Originally published January 4 2005
NSAIDs kill 16,500 Americans each year, damage intestines of 70 percent of patients
by Mike Adams, the Health Ranger, NaturalNews Editor
Here's more drug safety research coming from Dr. David Graham. It shows that over-the-counter painkillers (NSAIDs) like aspirin and ibuprofen, cause widespread damage to the intestines. Intestinal bleeding from these medications kills at least 16,500 Americans each year according to this research (the actual number, though, is estimated to be over 40,000 each year).
- More than 70 percent of patients who took painkillers such as ibuprofen for more than three months suffered damage to their small intestines, U.S. researchers reported on Monday.
- The study is yet another blow to patients trying to find ways to treat arthritis pain, after reports that the most advanced drugs, called COX-2 inhibitors, can raise the risk of heart death.
- Dr. David Y. Graham of the Baylor College of Medicine in Houston and colleagues studied 21 patients taking a range of drugs called non-steroidal anti-inflammatory drugs, or NSAIDS.
- They compared them to 20 patients taking either acetaminophen, an unrelated painkiller, or nothing.
- "Small-bowel injury was seen in 71 percent of NSAID users compared with 10 percent of controls," they wrote in Monday's issue of the journal Clinical Gastroenterology and Hepatology.
- "We have always known that NSAIDs can cause potentially deadly stomach complications, but the extent of the impact on the small intestine was largely unknown until now," Graham added.

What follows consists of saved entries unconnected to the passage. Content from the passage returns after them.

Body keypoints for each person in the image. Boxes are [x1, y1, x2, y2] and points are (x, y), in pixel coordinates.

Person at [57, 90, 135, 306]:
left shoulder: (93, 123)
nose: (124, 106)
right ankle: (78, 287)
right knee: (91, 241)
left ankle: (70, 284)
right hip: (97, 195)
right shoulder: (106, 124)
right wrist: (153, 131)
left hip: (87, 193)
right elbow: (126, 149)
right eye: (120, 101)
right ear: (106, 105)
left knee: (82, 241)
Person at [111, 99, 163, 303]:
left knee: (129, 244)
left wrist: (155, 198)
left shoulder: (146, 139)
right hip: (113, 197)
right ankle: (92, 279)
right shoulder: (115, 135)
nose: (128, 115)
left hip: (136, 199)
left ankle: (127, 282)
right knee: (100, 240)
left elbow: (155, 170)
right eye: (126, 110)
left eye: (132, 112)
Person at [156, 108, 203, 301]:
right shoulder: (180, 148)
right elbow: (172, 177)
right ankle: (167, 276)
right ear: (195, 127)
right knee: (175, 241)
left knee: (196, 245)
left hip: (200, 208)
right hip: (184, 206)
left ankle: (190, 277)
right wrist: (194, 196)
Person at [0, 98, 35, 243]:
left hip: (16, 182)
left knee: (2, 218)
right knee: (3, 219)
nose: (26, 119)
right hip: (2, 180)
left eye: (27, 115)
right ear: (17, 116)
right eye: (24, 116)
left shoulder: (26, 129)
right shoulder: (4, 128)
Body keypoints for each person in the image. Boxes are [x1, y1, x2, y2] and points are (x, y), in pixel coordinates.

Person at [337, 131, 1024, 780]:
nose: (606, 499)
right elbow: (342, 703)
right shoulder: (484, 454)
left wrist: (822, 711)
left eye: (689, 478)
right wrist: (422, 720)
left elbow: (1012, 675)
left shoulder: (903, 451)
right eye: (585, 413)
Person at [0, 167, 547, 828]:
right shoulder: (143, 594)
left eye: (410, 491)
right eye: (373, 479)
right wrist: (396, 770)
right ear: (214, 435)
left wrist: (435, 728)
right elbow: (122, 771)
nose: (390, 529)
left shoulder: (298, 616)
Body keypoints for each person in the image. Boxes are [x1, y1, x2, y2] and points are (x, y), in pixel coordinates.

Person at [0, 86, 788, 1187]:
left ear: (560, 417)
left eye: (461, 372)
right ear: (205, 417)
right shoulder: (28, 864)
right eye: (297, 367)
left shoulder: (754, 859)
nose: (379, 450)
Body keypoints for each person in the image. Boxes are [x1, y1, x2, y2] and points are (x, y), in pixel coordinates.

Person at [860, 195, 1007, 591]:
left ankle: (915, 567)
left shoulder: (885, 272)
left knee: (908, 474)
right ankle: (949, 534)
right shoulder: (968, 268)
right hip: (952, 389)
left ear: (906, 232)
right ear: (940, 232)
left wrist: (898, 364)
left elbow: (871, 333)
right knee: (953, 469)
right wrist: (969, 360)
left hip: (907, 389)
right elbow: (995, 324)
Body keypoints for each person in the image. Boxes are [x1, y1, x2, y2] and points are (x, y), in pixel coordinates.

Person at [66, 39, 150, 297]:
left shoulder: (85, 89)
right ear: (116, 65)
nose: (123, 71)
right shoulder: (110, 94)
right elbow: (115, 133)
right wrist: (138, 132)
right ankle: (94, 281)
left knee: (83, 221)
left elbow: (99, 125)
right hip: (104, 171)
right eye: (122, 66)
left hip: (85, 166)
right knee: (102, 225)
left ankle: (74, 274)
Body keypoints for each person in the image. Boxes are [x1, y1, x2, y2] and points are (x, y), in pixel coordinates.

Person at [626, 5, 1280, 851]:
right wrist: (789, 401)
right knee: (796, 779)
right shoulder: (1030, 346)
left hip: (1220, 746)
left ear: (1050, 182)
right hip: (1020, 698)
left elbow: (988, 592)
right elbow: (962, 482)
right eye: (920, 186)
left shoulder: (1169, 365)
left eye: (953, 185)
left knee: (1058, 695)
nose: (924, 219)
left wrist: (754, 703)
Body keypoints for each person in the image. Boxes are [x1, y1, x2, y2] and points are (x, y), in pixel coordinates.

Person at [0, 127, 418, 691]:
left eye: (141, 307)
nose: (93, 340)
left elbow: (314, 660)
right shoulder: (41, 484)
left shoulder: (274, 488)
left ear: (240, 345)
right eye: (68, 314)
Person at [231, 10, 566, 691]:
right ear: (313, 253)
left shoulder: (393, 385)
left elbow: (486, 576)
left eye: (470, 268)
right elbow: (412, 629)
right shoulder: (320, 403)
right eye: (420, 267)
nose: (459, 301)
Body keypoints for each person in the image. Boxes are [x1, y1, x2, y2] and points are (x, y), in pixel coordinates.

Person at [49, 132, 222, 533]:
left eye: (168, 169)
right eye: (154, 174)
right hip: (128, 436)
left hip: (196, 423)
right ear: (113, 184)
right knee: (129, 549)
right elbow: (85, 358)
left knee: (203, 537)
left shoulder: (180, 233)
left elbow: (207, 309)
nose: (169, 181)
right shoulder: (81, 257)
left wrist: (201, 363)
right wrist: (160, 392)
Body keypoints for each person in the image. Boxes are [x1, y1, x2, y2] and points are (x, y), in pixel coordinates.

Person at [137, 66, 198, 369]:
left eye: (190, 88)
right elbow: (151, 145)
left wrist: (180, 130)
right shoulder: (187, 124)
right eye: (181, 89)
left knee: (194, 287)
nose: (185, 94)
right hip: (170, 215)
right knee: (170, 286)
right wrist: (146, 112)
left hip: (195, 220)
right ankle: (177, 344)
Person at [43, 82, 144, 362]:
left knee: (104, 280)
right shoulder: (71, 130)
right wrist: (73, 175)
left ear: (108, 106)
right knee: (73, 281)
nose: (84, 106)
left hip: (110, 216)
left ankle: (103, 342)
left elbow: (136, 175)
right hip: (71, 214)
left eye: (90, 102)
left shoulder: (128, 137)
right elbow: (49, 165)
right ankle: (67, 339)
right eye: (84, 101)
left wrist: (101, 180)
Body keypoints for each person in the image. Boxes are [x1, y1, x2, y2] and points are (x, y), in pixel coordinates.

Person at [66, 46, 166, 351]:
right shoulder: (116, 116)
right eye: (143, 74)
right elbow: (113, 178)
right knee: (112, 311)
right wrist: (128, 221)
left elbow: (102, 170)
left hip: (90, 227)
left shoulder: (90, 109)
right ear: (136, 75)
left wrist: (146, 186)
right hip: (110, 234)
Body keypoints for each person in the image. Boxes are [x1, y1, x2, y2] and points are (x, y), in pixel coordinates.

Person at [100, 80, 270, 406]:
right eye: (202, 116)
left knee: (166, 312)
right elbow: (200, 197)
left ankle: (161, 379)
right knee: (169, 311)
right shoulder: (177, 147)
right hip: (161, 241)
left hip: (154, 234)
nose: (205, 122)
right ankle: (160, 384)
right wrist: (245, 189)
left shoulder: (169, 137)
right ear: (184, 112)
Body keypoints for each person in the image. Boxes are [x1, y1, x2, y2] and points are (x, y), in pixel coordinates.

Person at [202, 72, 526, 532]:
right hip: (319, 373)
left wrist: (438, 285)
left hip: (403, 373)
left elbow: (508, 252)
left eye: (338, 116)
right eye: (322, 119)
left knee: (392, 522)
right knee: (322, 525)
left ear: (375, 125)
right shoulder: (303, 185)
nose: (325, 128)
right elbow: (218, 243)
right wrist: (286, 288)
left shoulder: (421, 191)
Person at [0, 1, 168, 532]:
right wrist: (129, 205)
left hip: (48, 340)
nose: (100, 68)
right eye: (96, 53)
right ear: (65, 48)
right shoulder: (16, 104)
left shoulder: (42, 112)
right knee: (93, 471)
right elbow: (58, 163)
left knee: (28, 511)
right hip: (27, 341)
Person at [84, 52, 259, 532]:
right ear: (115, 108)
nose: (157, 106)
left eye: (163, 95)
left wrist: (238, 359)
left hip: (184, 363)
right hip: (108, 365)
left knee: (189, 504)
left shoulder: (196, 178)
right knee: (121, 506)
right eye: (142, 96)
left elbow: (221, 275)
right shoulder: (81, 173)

- Arthritis pain is incurable but can be treated with a range of drugs, including NSAIDS such as aspirin, ibuprofen or naproxen; acetaminophen; or the newer drugs called COX-2 inhibitors.
- NSAIDS work very well but damage the stomach and intestine.
- They are blamed for 16,500 deaths a year in the United States alone, Graham said.
- "Anybody who takes aspirin or (other) NSAIDS for a year has a 1 to 4 percent risk of serious gastrointestinal complications," Graham said in a telephone interview.
- "If the drugs didn't have such benefits, we'd have taken them off the market some time ago."
- Acetaminophen, sold generically and also under the brand name Tylenol, does not work for many patients, Graham said.